On 10/03/2010 12:14 AM, Jonathan Gray wrote:
From the client POV, ZooKeeper is currently used to locate the currently
active master in addition to locating the current root region location (as you
describe).
This could be a "lookup" but any connection to ZK requires opening a session
(that's my understanding at least). Rather than establishing a new connection/session on
every lookup, it is kept open by the client. There should not be any measurable overhead
to this idle connection, or at least I've never seen or heard of one. And there will
only be one connection per process (well, per Configuration) so it would take a lot of
client processes to cause any problems.
And by retaining the connection, we actually get events in the client to point
to the new master/root region when they do change, which is one benefit of
keeping a session and watches open to ZK.
The new master design in trunk moves region transitions into ZK, so it would
actually be possible to send clients invalidations / updated region locations.
There are also some who have thought about putting all assignment information
into ZK at some point, but this is just a (contentious) idea for now.
What exactly are your concerns about ZK sessions in the client?
JG
-----Original Message-----
From: Naresh Rapolu [mailto:[email protected]]
Sent: Friday, October 01, 2010 7:52 PM
To: [email protected]
Subject: Re: Client`s cache invalidation
If zookeeper isn`t invalidating the client`s cache, then what is the
actual use of a zookeeper session? Is it needed only to lookup
region-location of the "root-tablet" of META table, which is later used
to recursively scan the entire META table ?
Can`t that just be a lookup query to zookeeper, instead of a session ?
I`ve looked into the Bigtable paper; the above use-case seems to be the
only one mentioned. Am I missing something ?
Thanks,
Naresh.
On 10/01/2010 09:40 PM, Jonathan Gray wrote:
Yes. RegionServers will throw a NotServingRegionException. This, in
turn, will cause the client to grab the location from META again.
-----Original Message-----
From: Naresh Rapolu [mailto:[email protected]]
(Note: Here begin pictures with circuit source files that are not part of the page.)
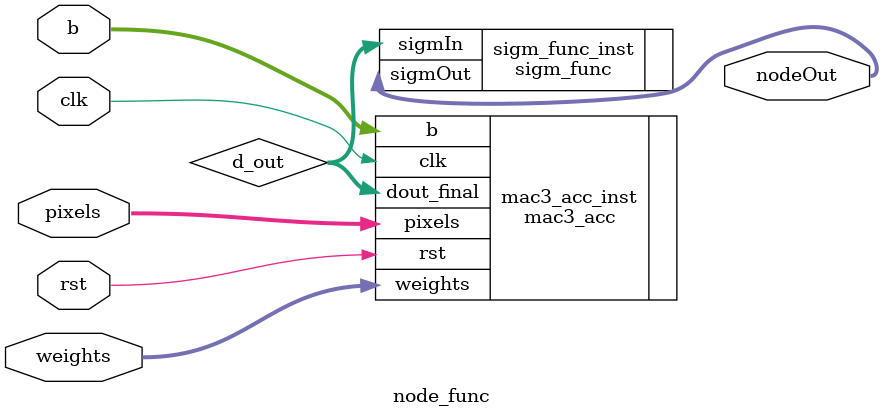
<source format=v>
`timescale 1ns / 1ps

module node_func(
    input clk,
    input rst,
    input [127:0] pixels,
    input [127:0] weights,
    input [7:0] b,
    output [7:0] nodeOut
    );
    
    wire [21:0] d_out;
    
    mac3_acc mac3_acc_inst(
        .clk        (clk),
        .rst        (rst),
        .pixels     (pixels),
        .weights    (weights),
        .b          (b),
        .dout_final (d_out)
    );
    
    sigm_func sigm_func_inst(
        .sigmIn     (d_out),
        .sigmOut    (nodeOut)
    );
        
endmodule

</source>
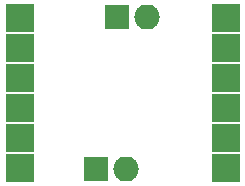
<source format=gbs>
%TF.GenerationSoftware,KiCad,Pcbnew,4.0.4+e1-6308~48~ubuntu16.04.1-stable*%
%TF.CreationDate,2016-10-27T02:24:33-07:00*%
%TF.ProjectId,cd4066_tssop,6364343036365F7473736F702E6B6963,rev?*%
%TF.FileFunction,Soldermask,Bot*%
%FSLAX46Y46*%
G04 Gerber Fmt 4.6, Leading zero omitted, Abs format (unit mm)*
G04 Created by KiCad (PCBNEW 4.0.4+e1-6308~48~ubuntu16.04.1-stable) date Thu Oct 27 02:24:33 2016*
%MOMM*%
%LPD*%
G01*
G04 APERTURE LIST*
%ADD10C,0.100000*%
%ADD11R,2.132000X2.132000*%
%ADD12O,2.132000X2.132000*%
%ADD13R,2.335200X2.335200*%
G04 APERTURE END LIST*
D10*
D11*
X219329000Y-88849200D03*
D12*
X221869000Y-88849200D03*
D11*
X217525600Y-101701600D03*
D12*
X220065600Y-101701600D03*
D13*
X211074000Y-88900000D03*
X228523800Y-88900000D03*
X211074000Y-96520000D03*
X211074000Y-99060000D03*
X228523800Y-101600000D03*
X211074000Y-101600000D03*
X228523800Y-93980000D03*
X228523800Y-91440000D03*
X211074000Y-91440000D03*
X211074000Y-93980000D03*
X228523800Y-99060000D03*
X228523800Y-96520000D03*
M02*

</source>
Sent: Friday, October 01, 2010 5:35 PM
To: [email protected]
Subject: Client`s cache invalidation
Hello,
How does the client`s cache of "region-location"( .META table), get
invalidated when a region-server splits regions ? Does Zookeeper
abort
the client session or inform it of staleness ? How is consistency
ensured in the time interval between splits being registered in
.META
table and client cache being refreshed ? I`m guessing, the region-
server
would reject operations on rows it isn`t responsible for. Am I
correct
?
Thanks,
Naresh.